The Future of the UK’s Housing Crisis

Housing Crisis

Late last year, the National Housing Federation released the first ever “state of the nation” report, revealing shocking figures into the UK’s housing crisis. Of these figures, the report showed that 1 in 7 people were directly affected by the housing crisis. This totals to over 8 million people throughout England living in homes that are unaffordable, unsuitable or insecure.

This report captured to true scale of the UK’s housing crisis, with people from all generations, from all over the country suffering from this crisis. Not only have these figures shown the diversity in people suffering from this crisis, it also shows how differently sufferers are affected by it, from unaffordable house and rental prices to low-quality homes, overcrowded homes and more.

The National Housing Federation has concluded through its research that the UK will need 340,000 new homes built a year, 145,000 of these being social homes.

Chief Executive of the National Housing Federation Kate Henderson has commented that this research reveals the full enormity of the housing crisis – clearly, it is the single biggest domestic issue we face.”

Henderson further stated: “From Cornwall to Cumbria, millions of people are being pushed into debt and poverty because rent is too expensive, children can’t study because they have no space in their overcrowded homes, and many older or disabled people are struggling to move around their own home because it’s unsuitable.”

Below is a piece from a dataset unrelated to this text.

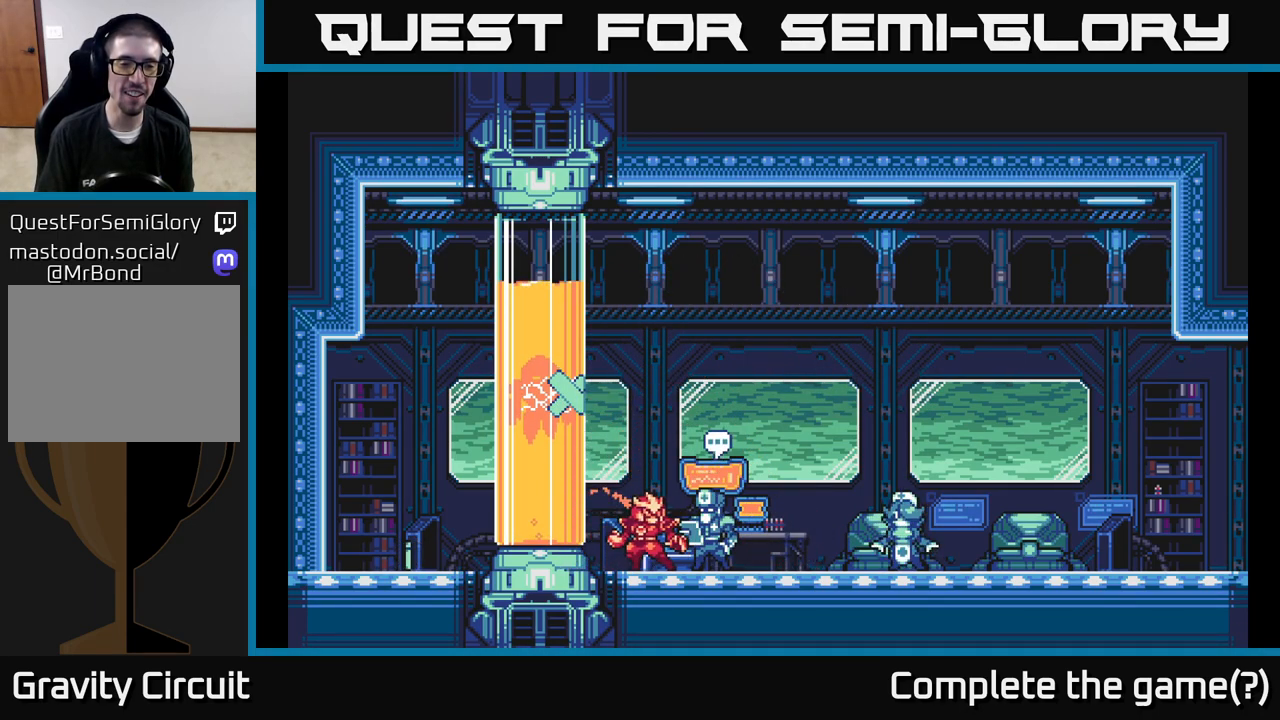
{"buttons": [], "left_stick": "up", "right_stick": "center", "events": [[383, "left_stick", "up"]]}
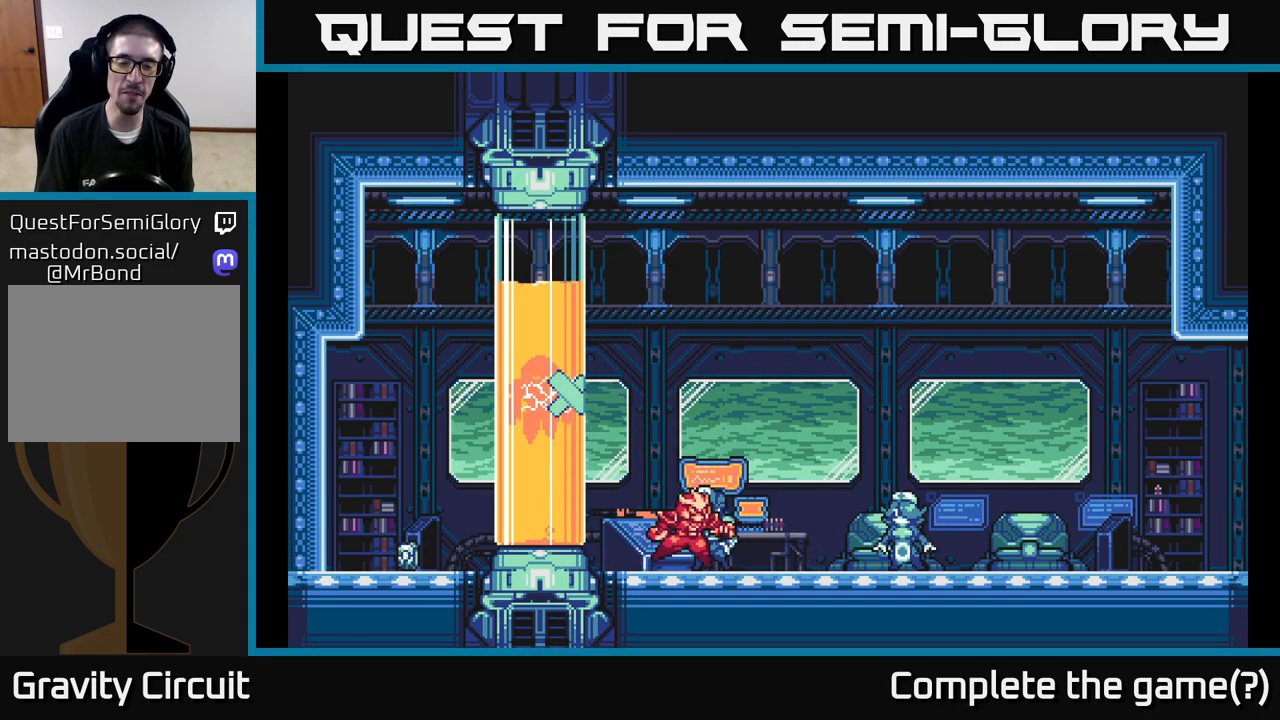
{"buttons": [], "left_stick": "up", "right_stick": "center", "events": []}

An Arguably Dated Planning System

Ashley Ilsen of Magnet Capital has also made comments regarding the UK’s current housing crisis and ways to make improvements to it, stating the following on the matter:

“I believe a key area where we can start making serious headway into solving the housing crisis is assisting the SME developer, who have traditionally struggled more when it comes to access to finance. The key is making sure that the right developer is matched with the most appropriate lender and that will always be down to the skill of the broker. The beauty of development finance is that every deal is different and there are many different ways of funding a development project.”

Ilsen further comments: “Access to finance is just one of many supply side areas that need urgent improvement if we are going to help increase the amount of new housing we are adding to the existing stock. As a specialist development finance lender we consistently hear the same complaints about a lack of quick and flexible funding and I hasten to add that there are still plenty of lenders operating in the development finance sector that don’t have the required expertise.”

“Aside from this I believe the main area where we can improve the supply of new housing stock is the current planning system. Our current planning system is arguably dated and not fit to handle the increasing demand that we need to fill for new homes. My previous conversations with government bodies about the planning system have inevitably proved to be unsuccessful and I have found that this has mainly been down to an unwillingness to change.”

“Dramatic change to the ways, and more importantly timescales, that developers are able to obtain planning would no doubt improve the current state of play and this ties in closely to how us as funders can deploy our capital. Closely linked to the planning system is the availability of land which could be used for development. As we have seen with permitted development it only takes a slightly more innovative approach to make a big difference. As with most supply side factors, the onus is on the government to help stimulate these areas to help SME builders and developers make a larger contribution to new homes in the UK.”